Write out the text lines of every record below word for word, omitting the pictures.

**** DATA RECORDS ****

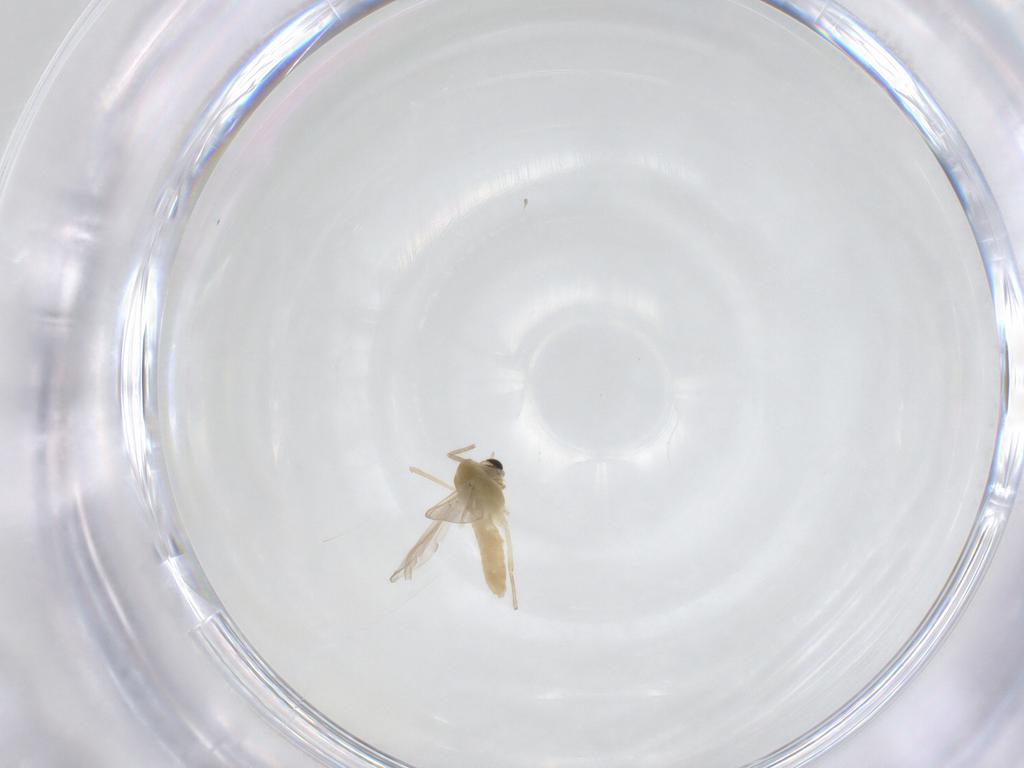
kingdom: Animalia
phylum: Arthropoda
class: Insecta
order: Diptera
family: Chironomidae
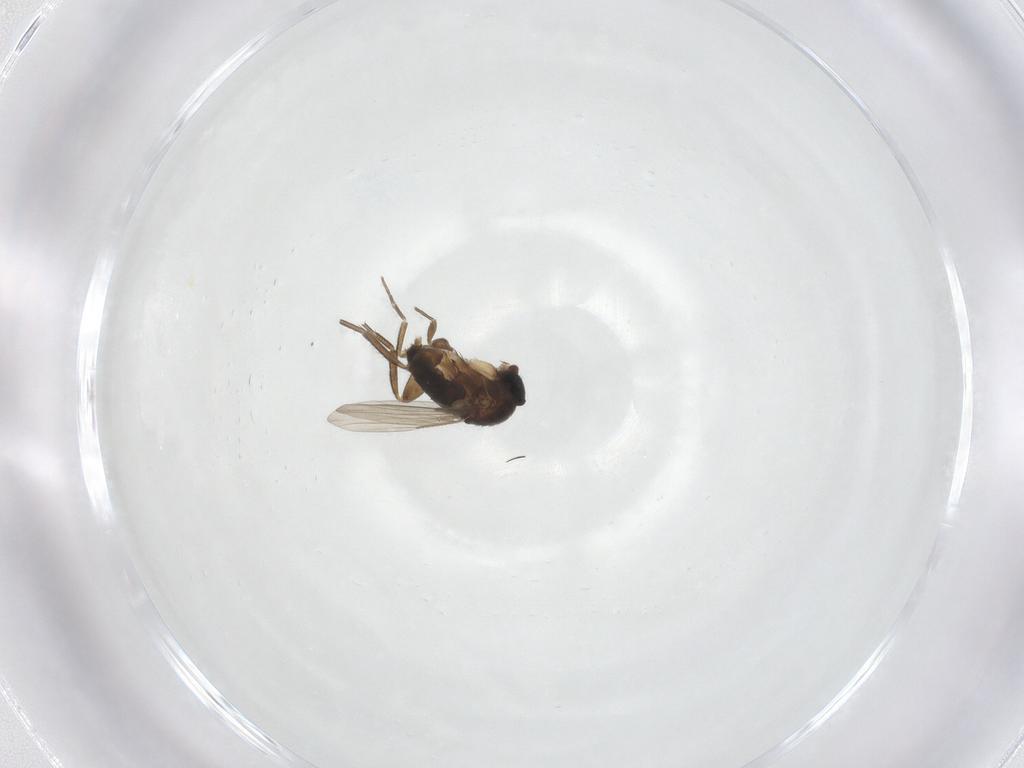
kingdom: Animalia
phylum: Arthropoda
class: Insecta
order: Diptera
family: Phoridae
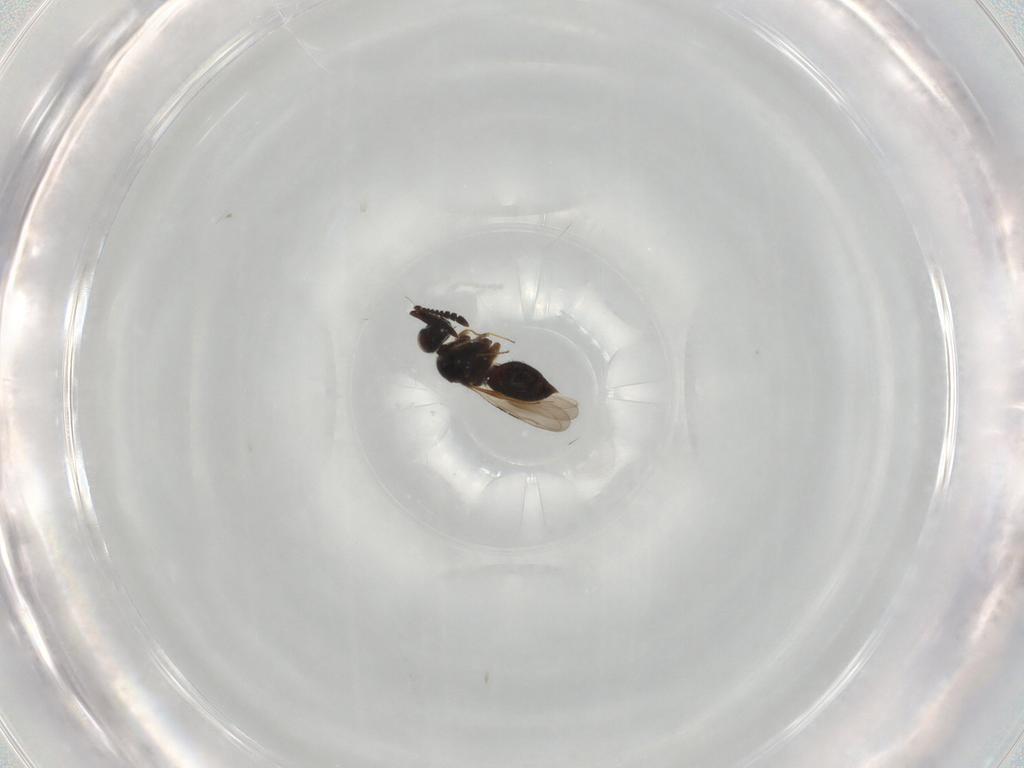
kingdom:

****

> [EXPECTED ANSWER]
kingdom: Animalia
phylum: Arthropoda
class: Insecta
order: Diptera
family: Chironomidae
kingdom: Animalia
phylum: Arthropoda
class: Insecta
order: Diptera
family: Phoridae
kingdom:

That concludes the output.